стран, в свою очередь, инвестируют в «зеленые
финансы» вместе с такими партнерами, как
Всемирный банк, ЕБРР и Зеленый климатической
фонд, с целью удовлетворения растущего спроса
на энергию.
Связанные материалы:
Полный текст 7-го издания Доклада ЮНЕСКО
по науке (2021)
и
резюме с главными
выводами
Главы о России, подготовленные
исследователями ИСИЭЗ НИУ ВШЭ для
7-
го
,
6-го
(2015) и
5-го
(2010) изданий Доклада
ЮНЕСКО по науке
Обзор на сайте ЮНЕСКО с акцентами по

──────

# [What you will do]
From the entries, copy every line in which the string "Доклада" can be found.

# [Exercise answer]
Полный текст 7-го издания Доклада ЮНЕСКО
(2010) изданий Доклада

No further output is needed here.